Siamo appena alla metà del canto XIII; ma tutto il rimanente è assai presto sbrigato. Ché Melissa, la quale ritorna a Bradamante e le insegna la via di liberare il suo Ruggiero (st. 46-53), ripete un motivo del canto II.(741) E neppure ci riuscirà cosa propriamente nuova, se, nonostante gli avvertimenti della Maga, la donzella si lascia illudere da simulacri, e così rimane ancor essa prigioniera nel palagio (st. 75-79). Anche per trarre Orlando da un altro incanto, dal Fiume del Riso, la Fiordelisa del Boiardo, non meno esperta di Melissa, ha ammaestrato, ed ammaestrato inutilmente, Ruggiero e Gradasso (III, VII, 15). Ma diciam pure che gran parte della colpa va data a lei: avrebbe dovuto parlar più chiaro, ed assisterli più efficacemente, come fa poi subito (st. 30) col suo Brandimarte.
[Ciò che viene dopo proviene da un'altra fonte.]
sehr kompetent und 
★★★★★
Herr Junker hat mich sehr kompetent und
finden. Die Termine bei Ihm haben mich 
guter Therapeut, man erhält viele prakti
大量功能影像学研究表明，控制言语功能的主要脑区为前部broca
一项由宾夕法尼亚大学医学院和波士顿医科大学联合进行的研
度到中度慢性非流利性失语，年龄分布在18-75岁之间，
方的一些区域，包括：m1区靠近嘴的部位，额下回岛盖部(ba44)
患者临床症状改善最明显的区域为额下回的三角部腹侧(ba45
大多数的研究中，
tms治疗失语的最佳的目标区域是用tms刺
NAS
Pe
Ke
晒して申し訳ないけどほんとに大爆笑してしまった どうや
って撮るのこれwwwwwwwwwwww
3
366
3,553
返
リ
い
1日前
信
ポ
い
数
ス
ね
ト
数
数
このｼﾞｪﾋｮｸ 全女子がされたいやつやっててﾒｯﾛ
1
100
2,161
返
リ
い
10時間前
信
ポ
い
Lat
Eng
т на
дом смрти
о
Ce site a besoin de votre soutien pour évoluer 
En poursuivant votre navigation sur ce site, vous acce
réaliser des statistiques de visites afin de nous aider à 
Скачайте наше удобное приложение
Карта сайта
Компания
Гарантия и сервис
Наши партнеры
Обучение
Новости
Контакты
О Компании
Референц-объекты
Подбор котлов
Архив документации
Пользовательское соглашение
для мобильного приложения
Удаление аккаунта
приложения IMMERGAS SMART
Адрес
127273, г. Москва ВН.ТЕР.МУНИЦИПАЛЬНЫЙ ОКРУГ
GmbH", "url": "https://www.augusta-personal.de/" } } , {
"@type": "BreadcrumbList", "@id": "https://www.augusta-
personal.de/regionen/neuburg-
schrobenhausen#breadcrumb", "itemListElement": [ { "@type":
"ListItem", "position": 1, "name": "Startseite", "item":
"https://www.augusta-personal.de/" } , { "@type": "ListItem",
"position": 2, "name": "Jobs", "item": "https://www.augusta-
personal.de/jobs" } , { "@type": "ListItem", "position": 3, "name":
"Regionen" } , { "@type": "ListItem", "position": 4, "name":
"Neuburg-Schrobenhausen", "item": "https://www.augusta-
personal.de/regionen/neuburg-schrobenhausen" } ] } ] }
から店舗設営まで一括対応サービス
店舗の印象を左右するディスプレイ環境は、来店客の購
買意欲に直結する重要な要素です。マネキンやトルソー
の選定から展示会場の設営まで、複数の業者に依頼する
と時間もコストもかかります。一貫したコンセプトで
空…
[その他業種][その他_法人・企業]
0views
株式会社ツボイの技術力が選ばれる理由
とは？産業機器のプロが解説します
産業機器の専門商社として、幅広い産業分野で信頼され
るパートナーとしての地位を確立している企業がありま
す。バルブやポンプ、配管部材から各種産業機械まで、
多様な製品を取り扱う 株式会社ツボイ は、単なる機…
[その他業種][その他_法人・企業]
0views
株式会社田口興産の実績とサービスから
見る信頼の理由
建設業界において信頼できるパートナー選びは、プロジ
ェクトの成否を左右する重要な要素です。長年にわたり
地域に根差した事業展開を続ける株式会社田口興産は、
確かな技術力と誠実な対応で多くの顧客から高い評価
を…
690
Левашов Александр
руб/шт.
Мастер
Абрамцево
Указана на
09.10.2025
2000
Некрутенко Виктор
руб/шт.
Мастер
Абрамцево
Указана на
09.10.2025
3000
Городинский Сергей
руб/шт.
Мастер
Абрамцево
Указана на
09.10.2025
[236] Nella via, conducendosi dalla Provenza al luogo dell’impresa, Melissa regala alla sua protetta una lunga enumerazione di discendenti (st. 56-73). È il complemento della rassegna nella caverna di Merlino: là gli uomini, qui le femmine. Per le due donne è un modo di accorciar il cammino e di tener lontana la noia (st. 54); su di noi - scusi il poeta - l’effetto è alquanto diverso.